### WHAT YOU ARE ASKED TO DO
Below are the records; give again exactly the lines that run from the one with "[69,1053,132,1063] ProtoBuff ->" through the last line.

### RECORD SET

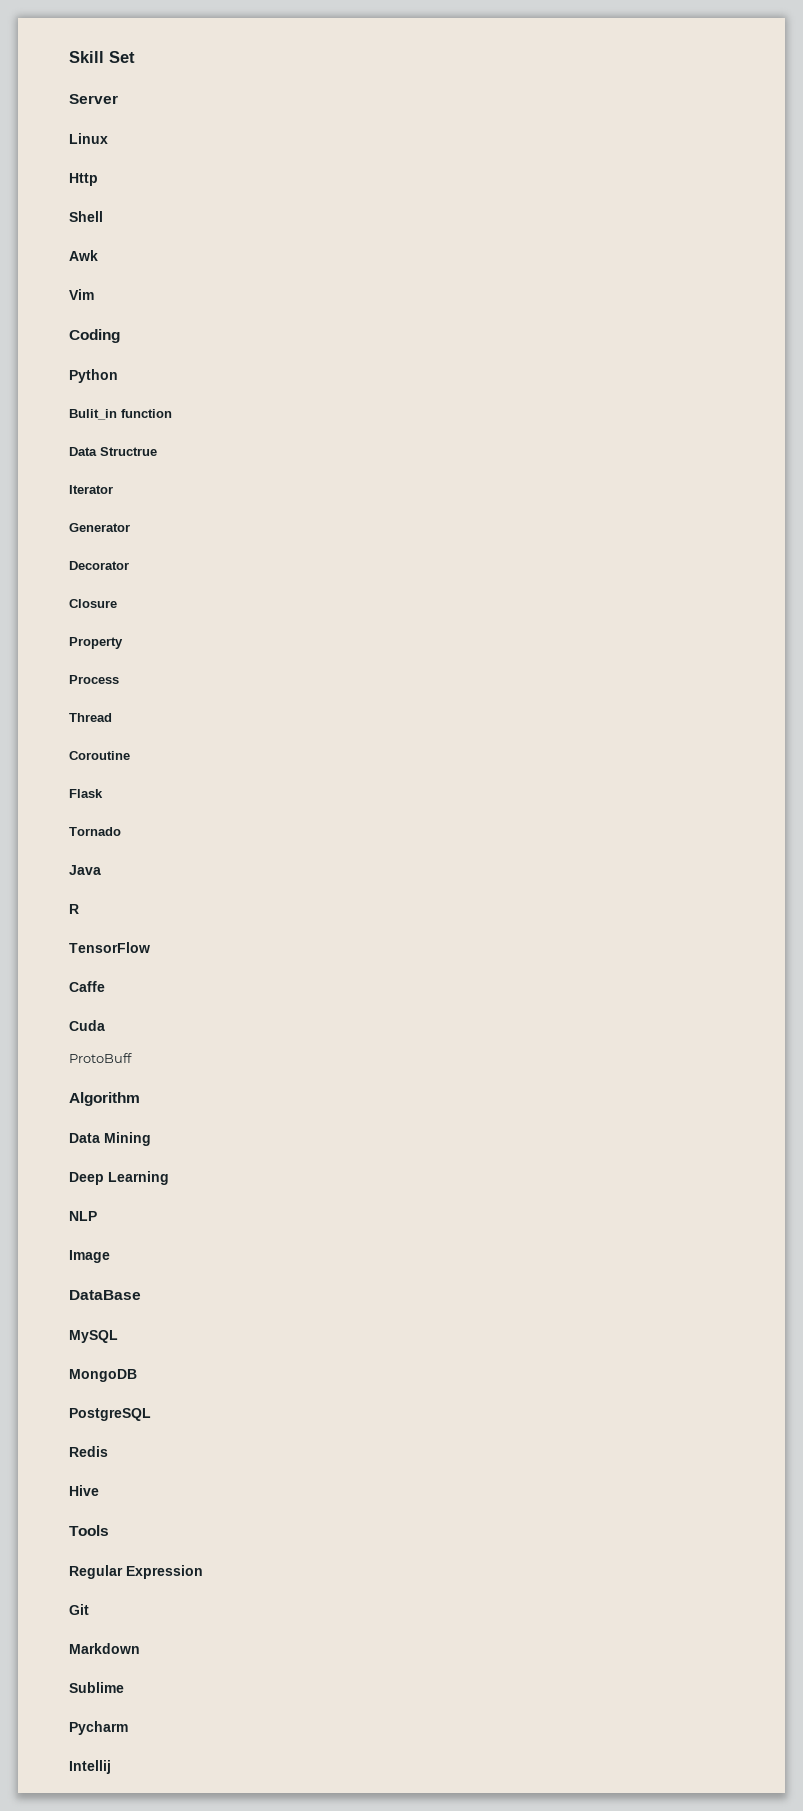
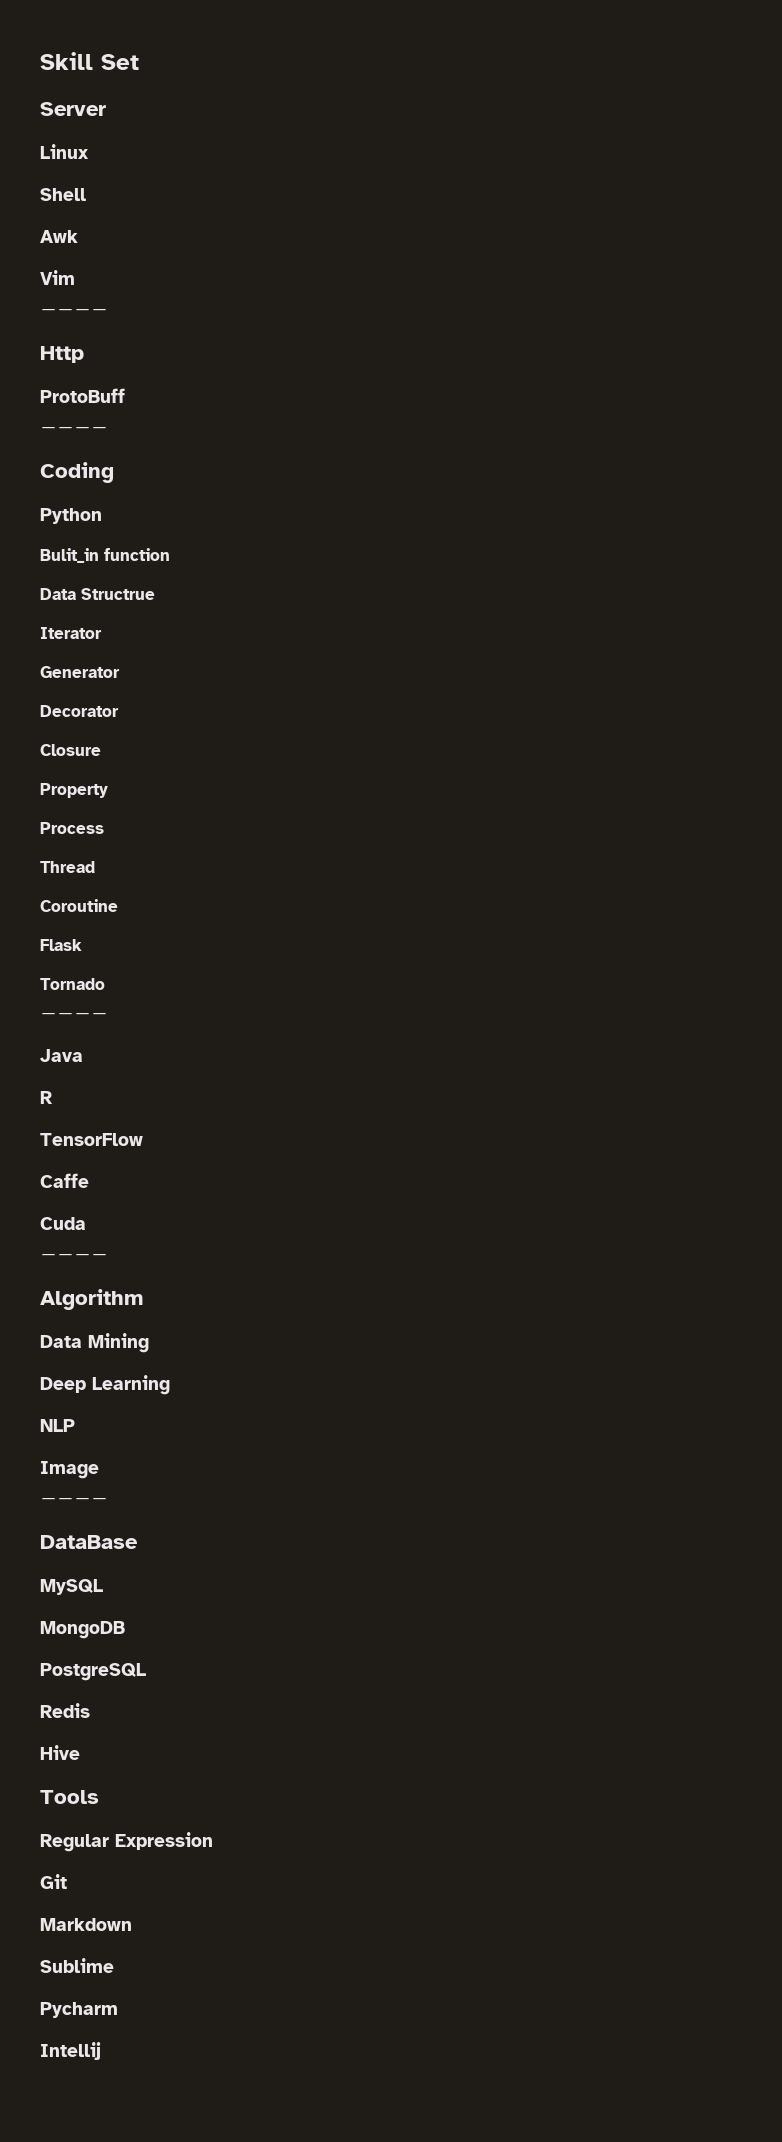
[69,173,98,186] // Http -> (89, 151) none
(94, 294) none -> [40,309,108,316] [40,346,84,363] [40,388,125,403] [40,427,108,434] // －－－－ // Http // ProtoBuff // －－－－
(121, 831) none -> [40,1013,108,1020] // －－－－
[69,1053,132,1063] ProtoBuff -> [40,1254,108,1261] －－－－
(110, 1256) none -> [40,1498,108,1505] // －－－－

### ANSWER TO THE EXERCISE
[69,1053,132,1063] ProtoBuff -> [40,1254,108,1261] －－－－
(110, 1256) none -> [40,1498,108,1505] // －－－－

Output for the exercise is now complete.